MRI is carried out by adopting a T1 preparation to obtain an MRI T1 image, and the MRI T1 image is subjected to image correction, tissue segmentation and cortical reconstruction to obtain a real structural head model;
decoupling, surface net separating and body net separating operations are carried out on the head model to obtain an isotropic head model;
extracting a diffusion tensor according to the DTI data, and converting the diffusion tensor into a conductivity tensor;
and combining the conductivity tensor with the isotropic head model to obtain an anisotropic conductivity head model.
Further, the obtaining of the individual cortical excitability comprehensive index through the array target TMS experiment specifically comprises:
selecting a stimulation target area as a primary motor cortex, moving a TMS coil to each target point, implementing single TMS on each target point, and recording a motion threshold and a motion evoked potential of each target point during single TMS;
calculating a target area density mean value PAVE according to the motion threshold value, calculating discrete values of the motion threshold value and the target area density mean value PAVE, determining a target area density center according to the discrete values, and obtaining the individual cortical excitability comprehensive index according to the motion threshold value and the motion evoked potential at the target area density center.

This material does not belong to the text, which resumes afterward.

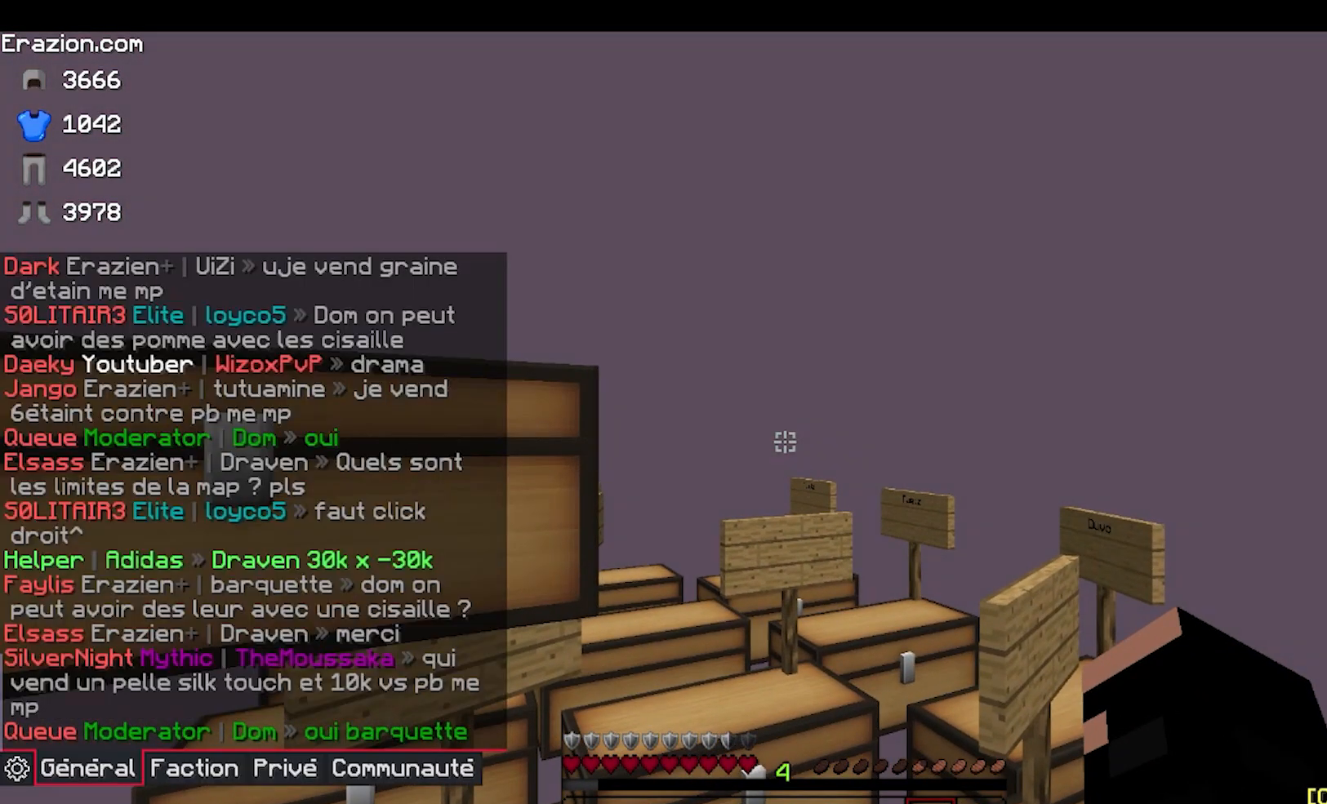
{"keys": [], "mouse": [], "events": []}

Furthermore, the method for obtaining the individual cortical excitability comprehensive index through the array target TMS experiment is characterized by comprising the following steps:
the motion-evoked potentials include a motion-evoked potential amplitude and a motion-evoked potential latency.
Further, the constructing an anisotropic conductivity head model containing cortical excitability according to the anisotropic conductivity head model and the individual cortical excitation comprehensive index specifically includes:
setting default conductivity of each layer of brain tissue in the anisotropic head model, and calculating the mean value of the individual cortical excitation comprehensive index as a total cortical excitation comprehensive index;
and acquiring an individual conductivity coefficient according to the individual cortex excitation comprehensive index and the overall cortex excitation comprehensive index, and acquiring an anisotropic conductivity head model of cortex excitability according to the default conductivity and the individual conductivity coefficient.
Anisotropic conductivity head model modeling apparatus incorporating cortical excitability, comprising:
the first establishing module is used for establishing an anisotropic conductivity head model based on MRI and DTI images;
the acquisition module is used for acquiring an individual cortical excitability comprehensive index through an array target TMS experiment;
and the second establishing module is used for establishing an anisotropic conductivity head model containing cortex excitability according to the anisotropic conductivity head model and the individual cortex excitation comprehensive index. .
Further, the first establishing module specifically includes:
the isotropic head model establishing module is used for carrying out MRI by adopting a T1 preparation to obtain an MRI T1 image, and carrying out image correction, tissue segmentation and cortical reconstruction on the MRI T1 image to obtain a real structural head model;
decoupling, surface net separating and body net separating operations are carried out on the head model to obtain an isotropic head model;
extracting a diffusion tensor according to the DTI data, and converting the diffusion tensor into a conductivity tensor;
and the isotropic conductivity head model establishing module is used for combining the conductivity tensor and the isotropic conductivity head model to obtain an anisotropic conductivity head model.
Further, the acquiring module specifically includes:
the first acquisition module selects the stimulation target area as a primary motor cortex, moves the TMS coil to each target point, implements single TMS on each target point, and records the motion threshold and the motion evoked potential of each target point during single TMS;
the second acquisition module is used for calculating a target area density mean value PAVE according to the motion threshold value, calculating discrete values of the motion threshold value and the target area density mean value PAVE, determining a target area density center according to the discrete values, and acquiring the individual reflection cortical excitability comprehensive index according to the motion threshold value and the motion evoked potential at the target area density center.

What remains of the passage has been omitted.